Task brief:
Go line by line through the data and copy those with the word "Original".

(Data for this exercise begins)

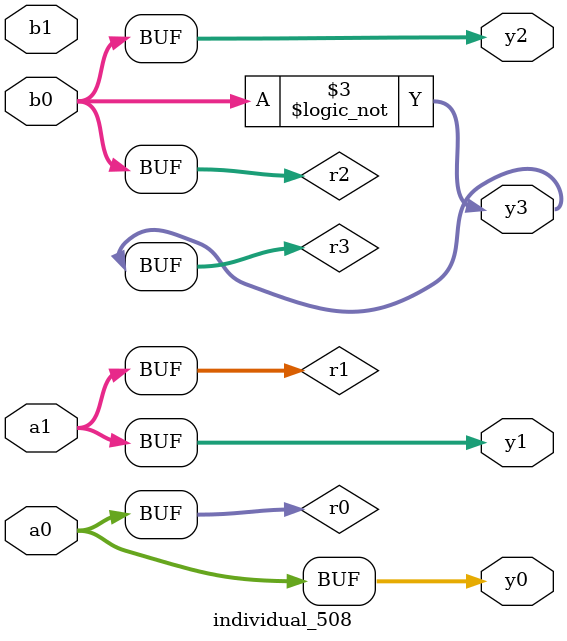
<source format=sv>
module individual_508(input logic [15:0] a1, input logic [15:0] a0, input logic [15:0] b1, input logic [15:0] b0, output logic [15:0] y3, output logic [15:0] y2, output logic [15:0] y1, output logic [15:0] y0);
logic [15:0] r0, r1, r2, r3; 
 always@(*) begin 
	 r0 = a0; r1 = a1; r2 = b0; r3 = b1; 
 	 r3  &=  b1 ;
 	 r3 = ! r2 ;
 	 y3 = r3; y2 = r2; y1 = r1; y0 = r0; 
end
endmodule
</source>
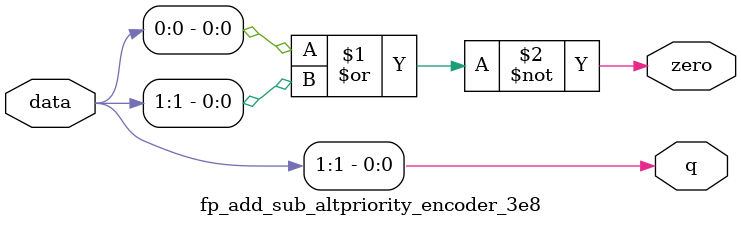
<source format=v>
module  fp_add_sub_altpriority_encoder_3e8
	( 
	data,
	q,
	zero) ;
	input   [1:0]  data;
	output   [0:0]  q;
	output   zero;
	assign
		q = {data[1]},
		zero = (~ (data[0] | data[1]));
endmodule
</source>
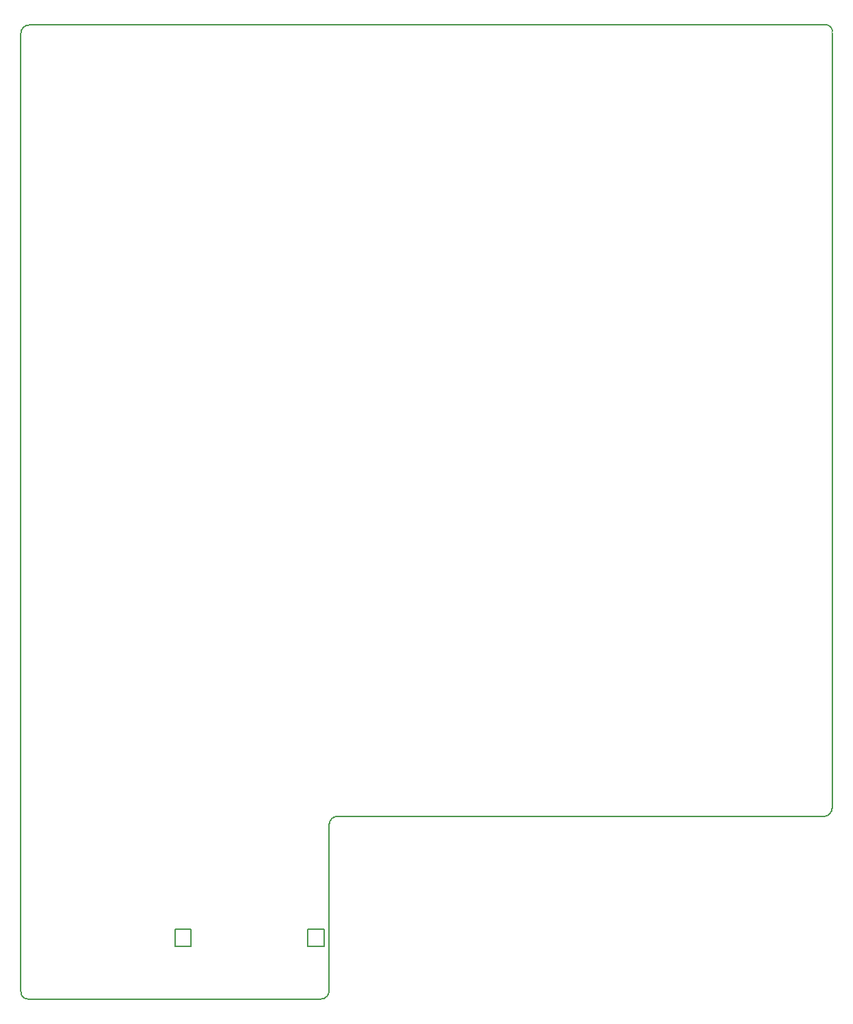
<source format=gbr>
G04 DipTrace 2.3.1.0*
%INreloadpro_BoardOutline.gbr*%
%MOIN*%
%ADD11C,0.0055*%
%FSLAX44Y44*%
G04*
G70*
G90*
G75*
G01*
%LNBoardOutline*%
%LPD*%
X3937Y4331D2*
D11*
G03X4331Y3937I343J-51D01*
G01*
X18504D1*
G03X18898Y4331I-10J404D01*
G01*
Y12402D1*
G02X19291Y12795I404J-10D01*
G01*
X42913D1*
G03X43307Y13189I-10J404D01*
G01*
Y50787D1*
G03X42913Y51181I-302J92D01*
G01*
X4331D1*
G03X3937Y50787I10J-404D01*
G01*
Y4331D1*
X11408Y7321D2*
X12196D1*
Y6494D1*
X11408D1*
Y7321D1*
X17865D2*
X18653D1*
Y6494D1*
X17865D1*
Y7321D1*
M02*

</source>
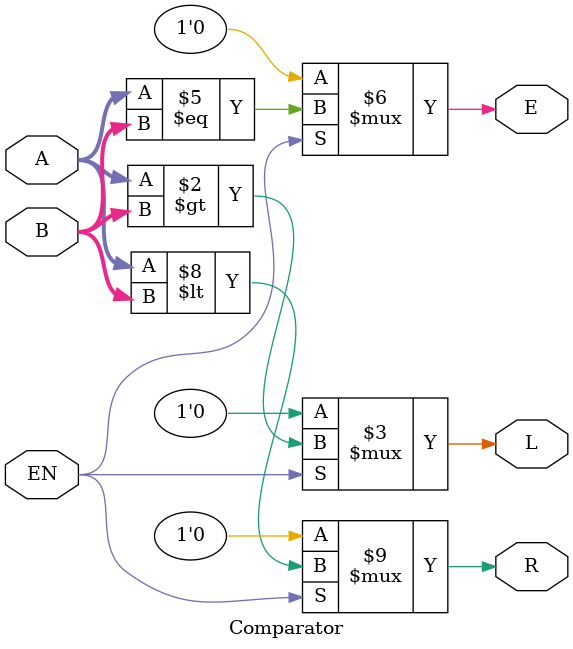
<source format=v>
`timescale 1ns / 1ps


module Comparator(
    input [3:0] A,
    input [3:0] B,
    input  EN,
    output L,
    output E,
    output R
    );
assign L=(EN==1'b1)?(A>B):1'b0;
assign E=(EN==1'b1)?(A==B):1'b0;
assign R=(EN==1'b1)?(A<B):1'b0;
endmodule

</source>
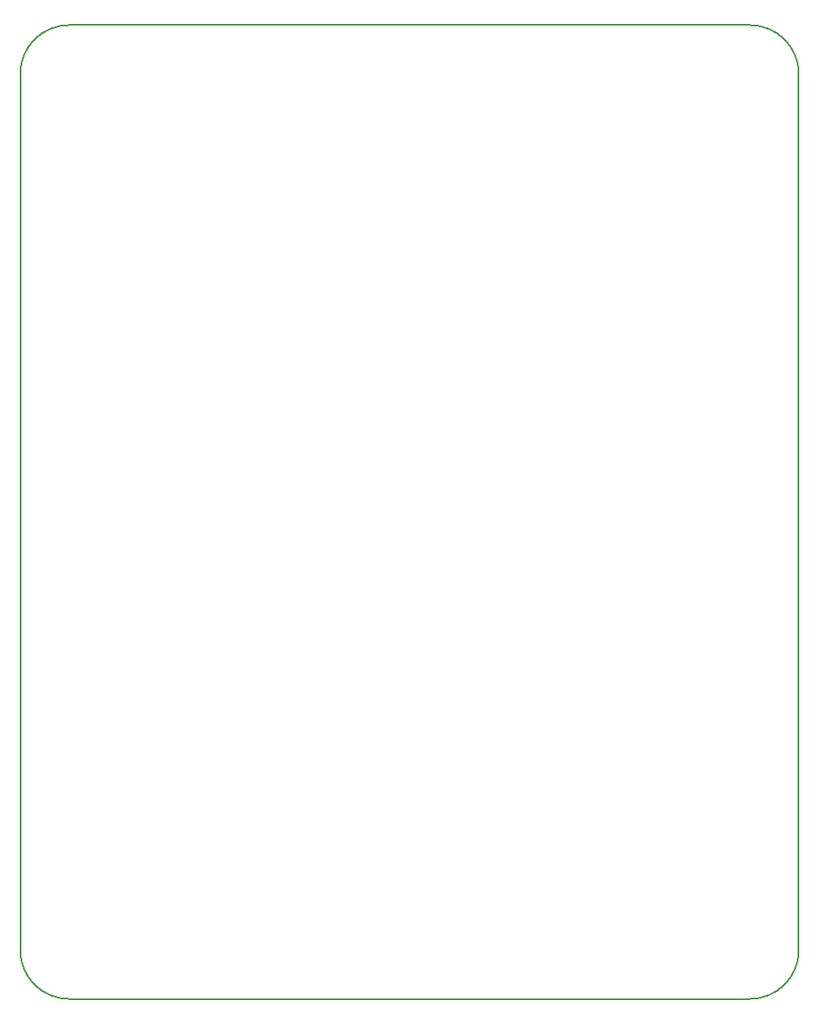
<source format=gm1>
G04 #@! TF.GenerationSoftware,KiCad,Pcbnew,5.1.7-a382d34a8~88~ubuntu18.04.1*
G04 #@! TF.CreationDate,2020-12-12T14:30:32-06:00*
G04 #@! TF.ProjectId,RTDTemp,52544454-656d-4702-9e6b-696361645f70,Rev1.2+*
G04 #@! TF.SameCoordinates,Original*
G04 #@! TF.FileFunction,Profile,NP*
%FSLAX46Y46*%
G04 Gerber Fmt 4.6, Leading zero omitted, Abs format (unit mm)*
G04 Created by KiCad (PCBNEW 5.1.7-a382d34a8~88~ubuntu18.04.1) date 2020-12-12 14:30:32*
%MOMM*%
%LPD*%
G01*
G04 APERTURE LIST*
G04 #@! TA.AperFunction,Profile*
%ADD10C,0.150000*%
G04 #@! TD*
G04 APERTURE END LIST*
D10*
X100000000Y-115000000D02*
G75*
G02*
X95000000Y-120000000I-5000000J0D01*
G01*
X25000000Y-120000000D02*
G75*
G02*
X20000000Y-115000000I0J5000000D01*
G01*
X95000000Y-20000000D02*
G75*
G02*
X100000000Y-25000000I0J-5000000D01*
G01*
X20000000Y-25000000D02*
G75*
G02*
X25000000Y-20000000I5000000J0D01*
G01*
X100000000Y-25000000D02*
X100000000Y-115000000D01*
X25000000Y-20000000D02*
X95000000Y-20000000D01*
X25000000Y-120000000D02*
X95000000Y-120000000D01*
X20000000Y-25000000D02*
X20000000Y-115000000D01*
M02*

</source>
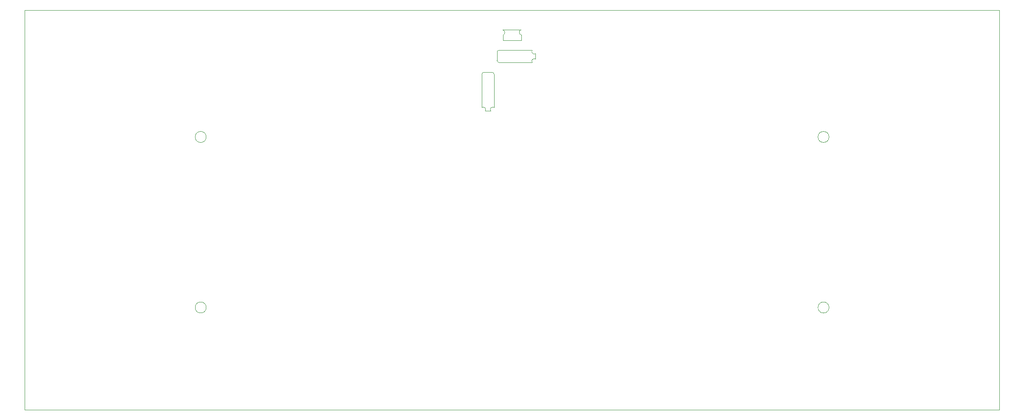
<source format=gbr>
%TF.GenerationSoftware,KiCad,Pcbnew,8.0.7*%
%TF.CreationDate,2025-05-30T21:54:57+09:00*%
%TF.ProjectId,cool640zmk,636f6f6c-3634-4307-9a6d-6b2e6b696361,rev?*%
%TF.SameCoordinates,Original*%
%TF.FileFunction,Profile,NP*%
%FSLAX46Y46*%
G04 Gerber Fmt 4.6, Leading zero omitted, Abs format (unit mm)*
G04 Created by KiCad (PCBNEW 8.0.7) date 2025-05-30 21:54:57*
%MOMM*%
%LPD*%
G01*
G04 APERTURE LIST*
%TA.AperFunction,Profile*%
%ADD10C,0.050000*%
%TD*%
%TA.AperFunction,Profile*%
%ADD11C,0.120000*%
%TD*%
G04 APERTURE END LIST*
D10*
X26600000Y-8500000D02*
G75*
G02*
X24400000Y-8500000I-1100000J0D01*
G01*
X24400000Y-8500000D02*
G75*
G02*
X26600000Y-8500000I1100000J0D01*
G01*
X26600000Y-42500000D02*
G75*
G02*
X24400000Y-42500000I-1100000J0D01*
G01*
X24400000Y-42500000D02*
G75*
G02*
X26600000Y-42500000I1100000J0D01*
G01*
X150600000Y-42500000D02*
G75*
G02*
X148400000Y-42500000I-1100000J0D01*
G01*
X148400000Y-42500000D02*
G75*
G02*
X150600000Y-42500000I1100000J0D01*
G01*
X-9580000Y16800000D02*
X184520000Y16800000D01*
X184520000Y-62910000D01*
X-9580000Y-62910000D01*
X-9580000Y16800000D01*
X150600000Y-8500000D02*
G75*
G02*
X148400000Y-8500000I-1100000J0D01*
G01*
X148400000Y-8500000D02*
G75*
G02*
X150600000Y-8500000I1100000J0D01*
G01*
D11*
%TO.C,U1*%
X81484753Y-2591953D02*
X81484753Y4009000D01*
X81865753Y4389247D02*
X83516753Y4389247D01*
X83211953Y-3277753D02*
X82170553Y-3277753D01*
X83901000Y4009000D02*
X83897753Y-2591953D01*
X84510753Y6745753D02*
X84510753Y8396753D01*
X84879493Y8789370D02*
X91491953Y8777753D01*
X85668871Y12843850D02*
X89250000Y12872268D01*
X85719435Y10765791D02*
X85722410Y11819122D01*
X85719435Y10765791D02*
X89300564Y10794209D01*
X89300564Y10794209D02*
X89303539Y11847540D01*
X91491953Y6364753D02*
X84891000Y6359000D01*
X92177753Y8091953D02*
X92177753Y7050553D01*
X81484753Y4009000D02*
G75*
G02*
X81865753Y4389997I380867J130D01*
G01*
X81484753Y-2591953D02*
G75*
G02*
X82170546Y-3277749I247747J-438047D01*
G01*
X83211953Y-3277753D02*
G75*
G02*
X83897753Y-2591953I438047J247753D01*
G01*
X83520000Y4390000D02*
G75*
G02*
X83901000Y4009000I0J-381000D01*
G01*
X84510753Y8396753D02*
G75*
G02*
X84879493Y8789371I378647J13847D01*
G01*
X84891000Y6359000D02*
G75*
G02*
X84510000Y6740000I0J381000D01*
G01*
X85668871Y12843850D02*
G75*
G02*
X85722410Y11819122I-166461J-522460D01*
G01*
X89303539Y11847540D02*
G75*
G02*
X89250000Y12872268I166461J522460D01*
G01*
X91491953Y6364753D02*
G75*
G02*
X92177753Y7050553I438047J247753D01*
G01*
X92177753Y8091953D02*
G75*
G02*
X91491953Y8777753I-247753J438047D01*
G01*
%TD*%
M02*

</source>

(Data for this exercise ends)

Solution to this exercise:
G04 #@! TF.SameCoordinates,Original*
%TF.SameCoordinates,Original*%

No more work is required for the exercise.